Task item:
Report each line in the items below that contains the string "series". Case counts.

Records provided:
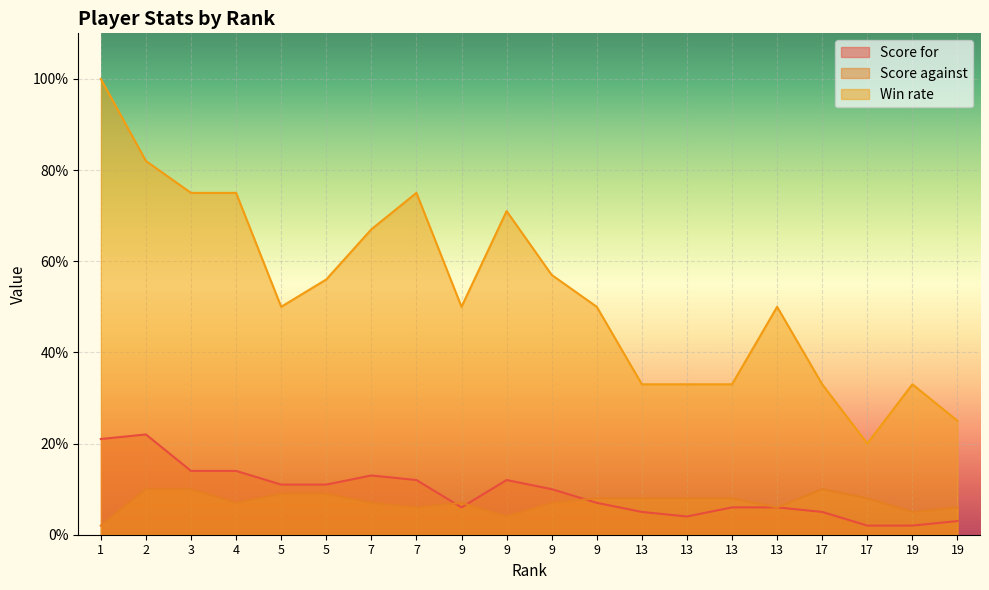

Is the value of Score against at 4 greater than the value of Win rate at 5?

No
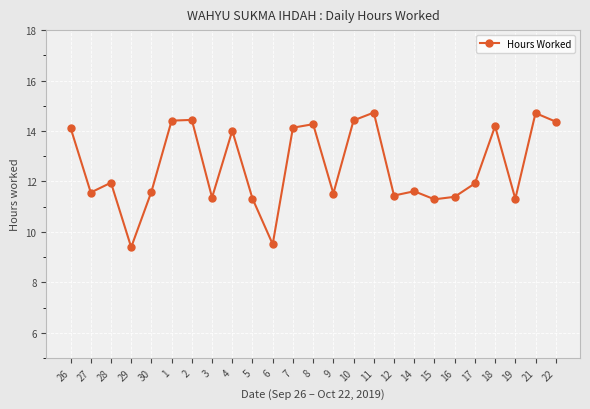

What is the maximum value shown in the chart?

14.7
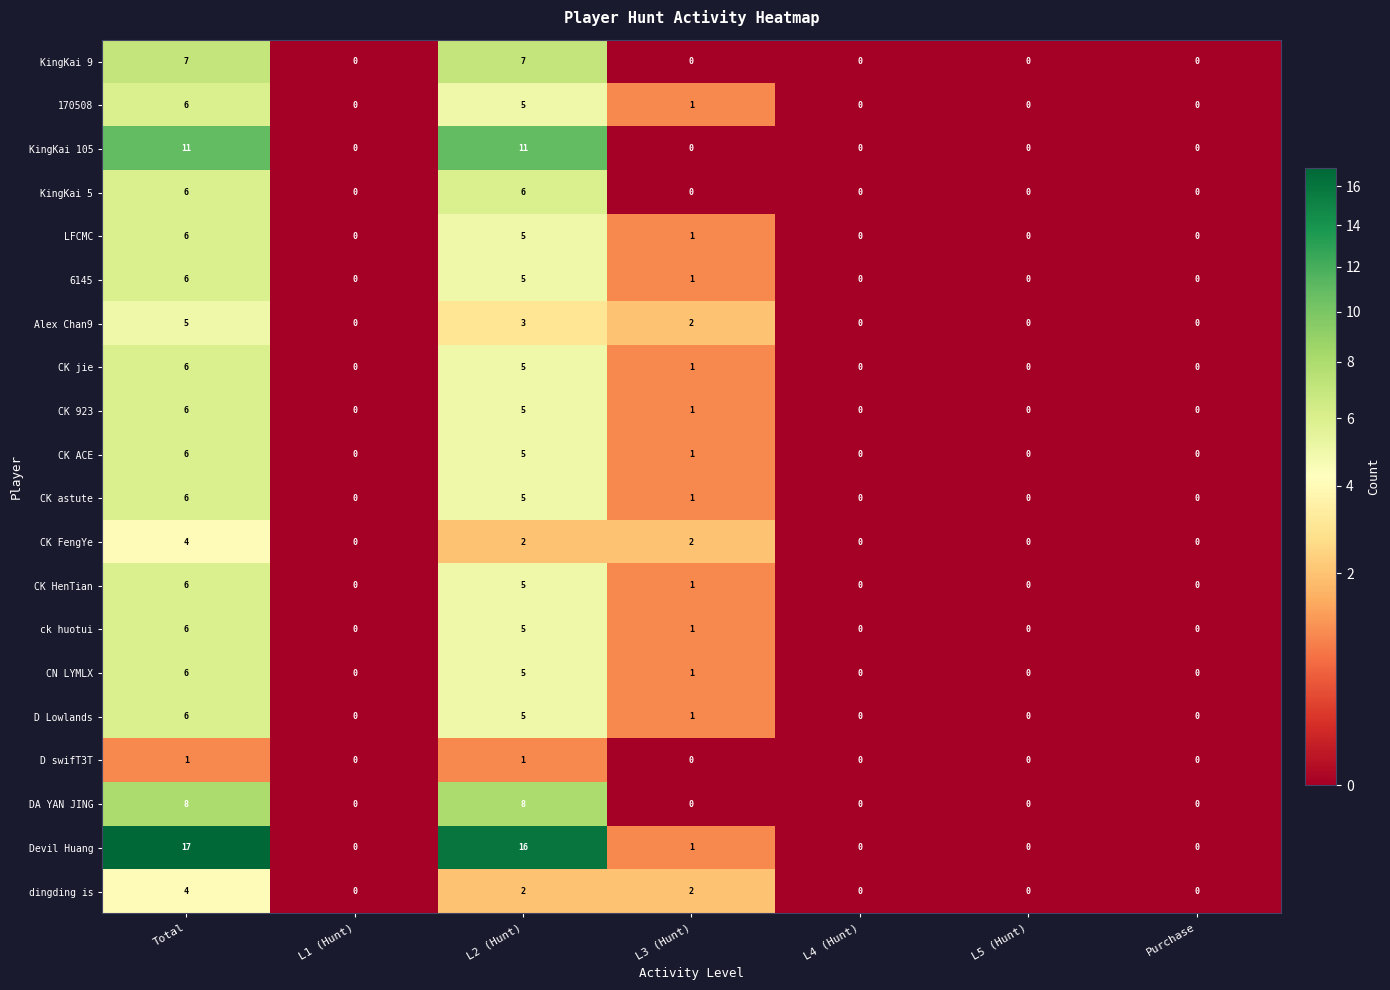

How many 6145 values are between 0 and 5?

6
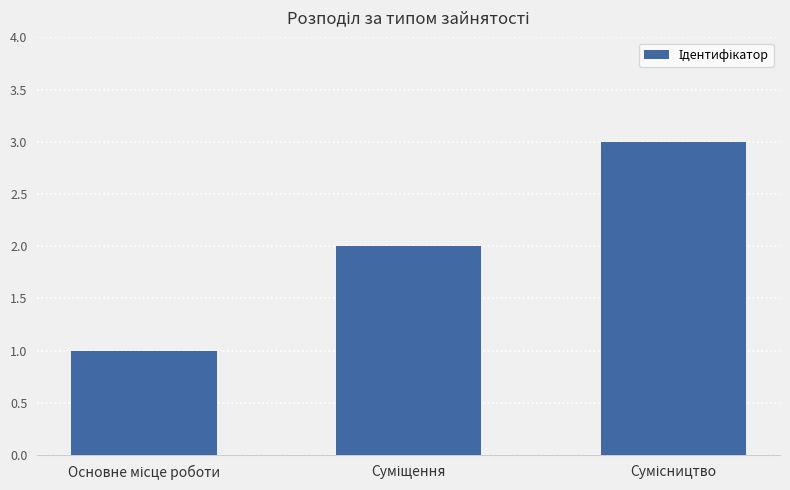

What is the sum of all values?

6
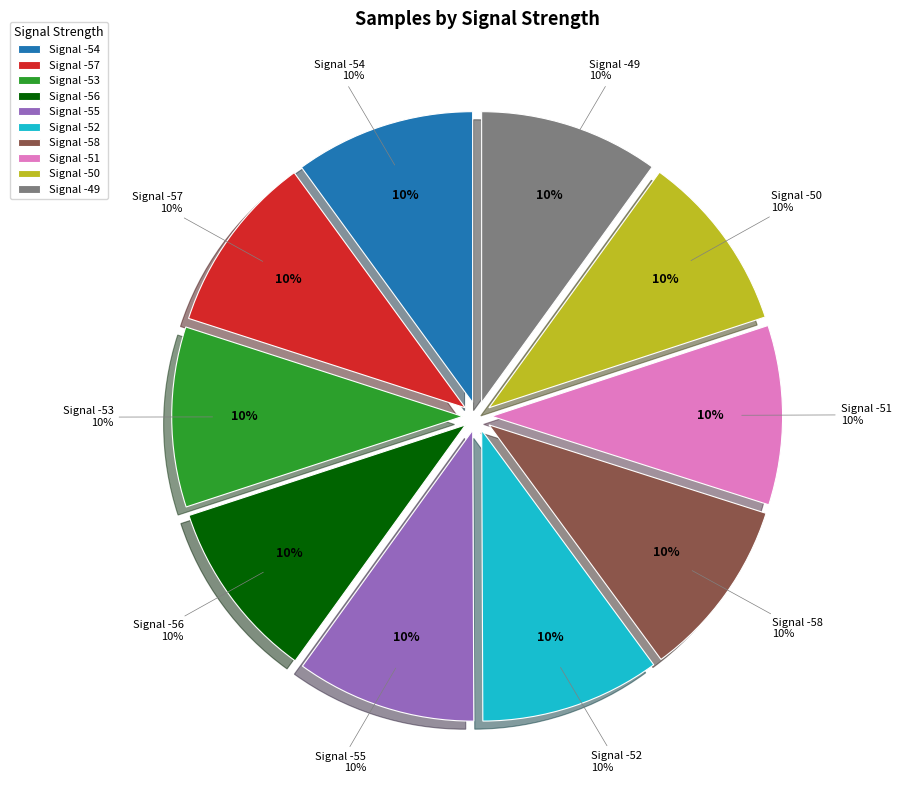

To the nearest percent, what percentage of the pie is -54?

10%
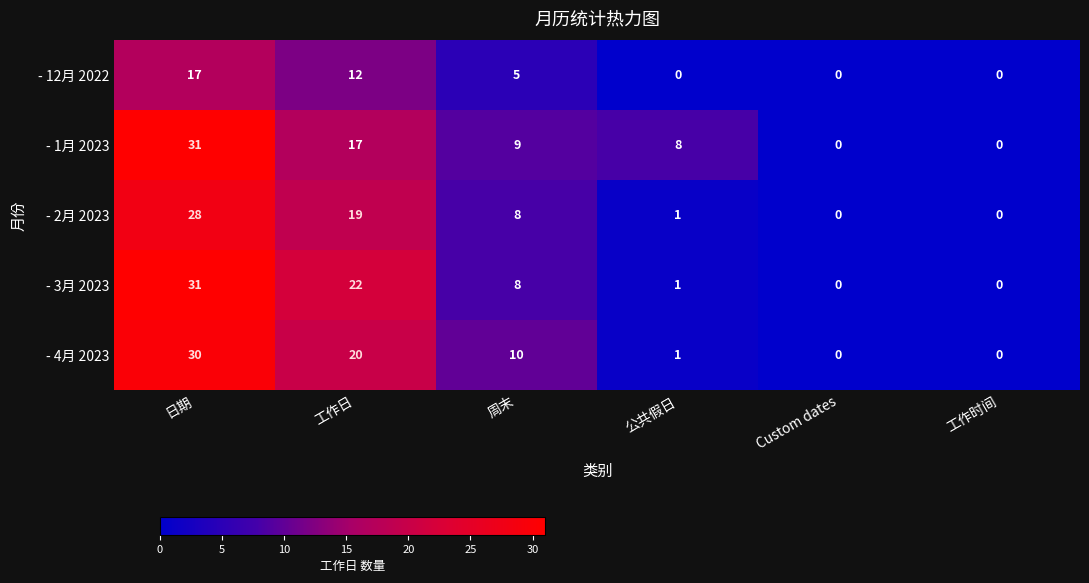

What value does the - 1月 2023 series have at 日期?

31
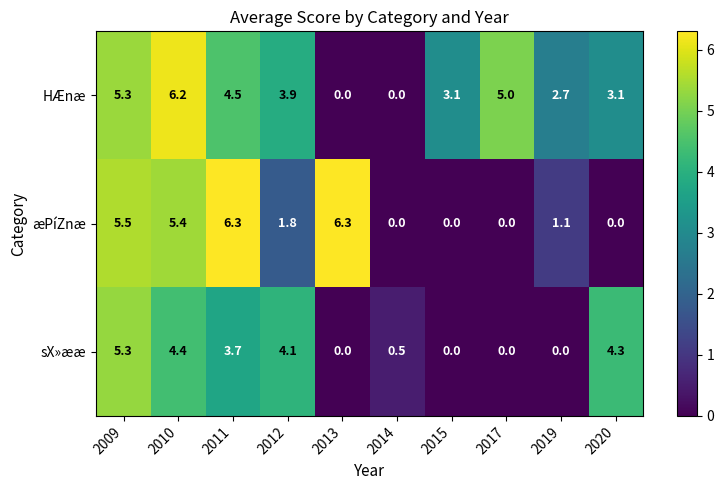

Between 2014 and 2015, which series saw the biggest shift?

HÆnæ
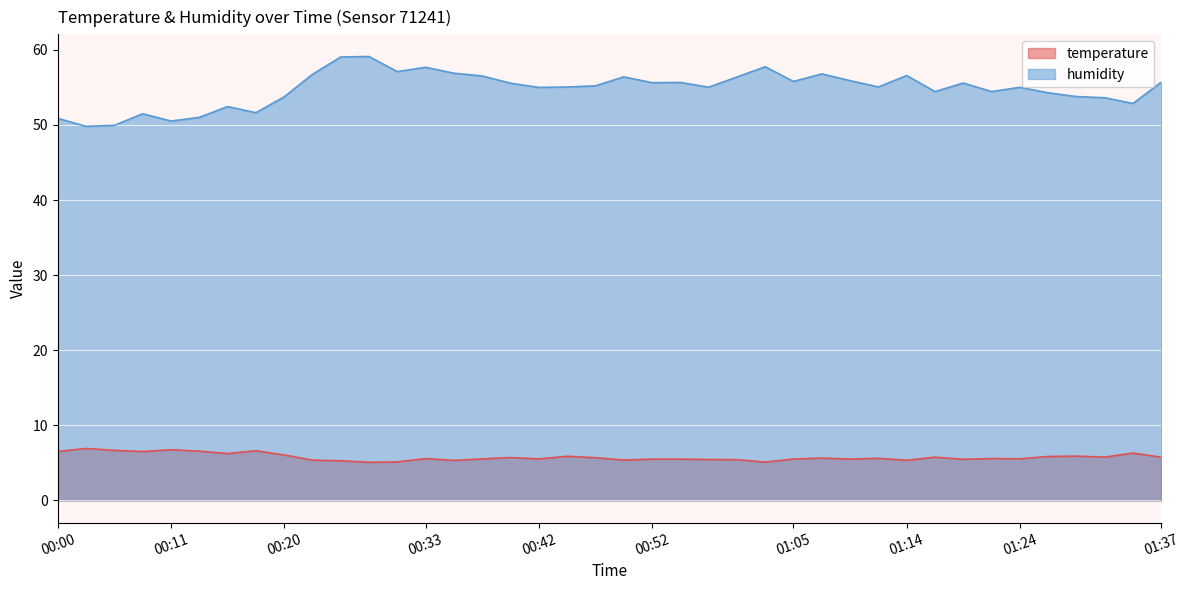

List the series in order of their overall mean, lowest first.

temperature, humidity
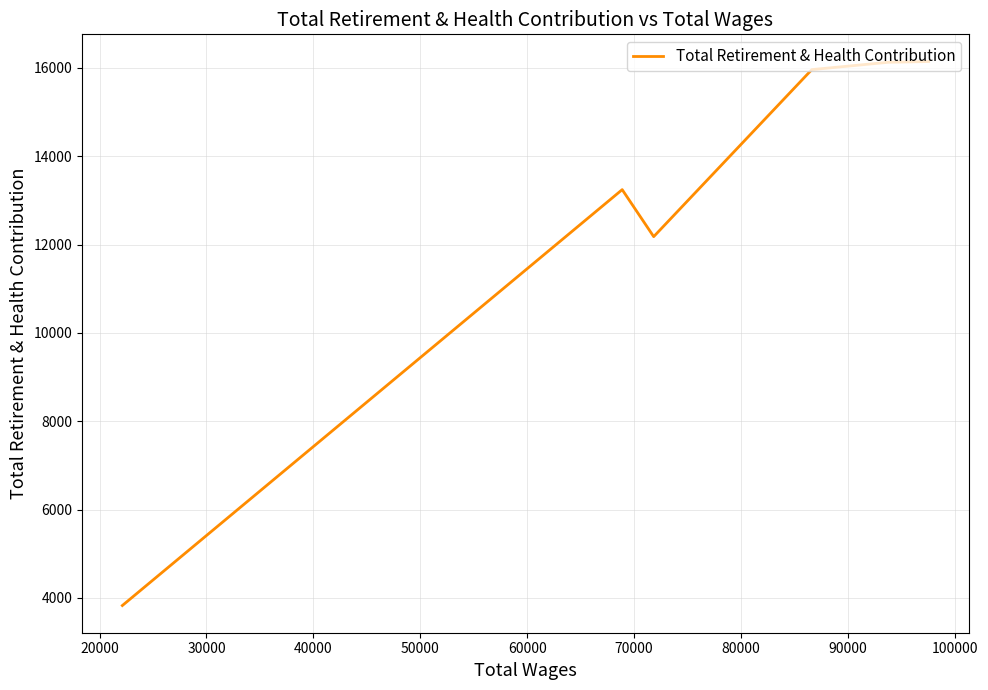

True or false: the data shows 9703 at 20000.

False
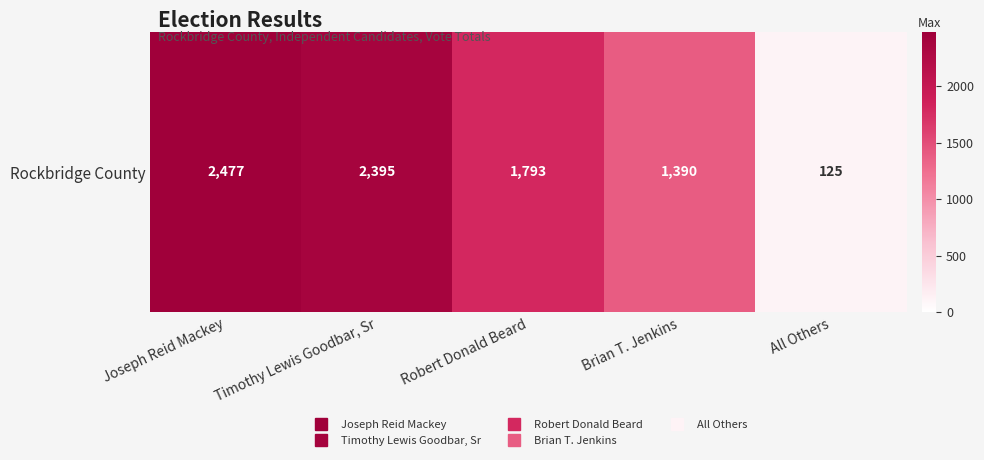

What is the sum of the values at All Others and Brian T. Jenkins?

1515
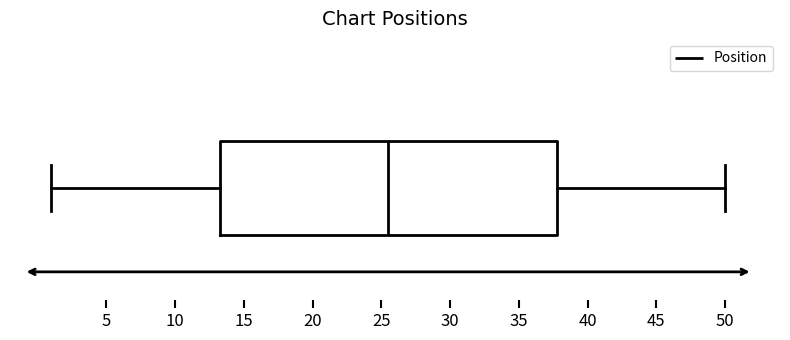

Where is the right edge of the box on the x-axis? The values are not printed on the chart, so give them approximately, as read against the axis.

38.0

Response below:
What value does the - 1月 2023 series have at 日期?
Between 2014 and 2015, which series saw the biggest shift?
List the series in order of their overall mean, lowest first.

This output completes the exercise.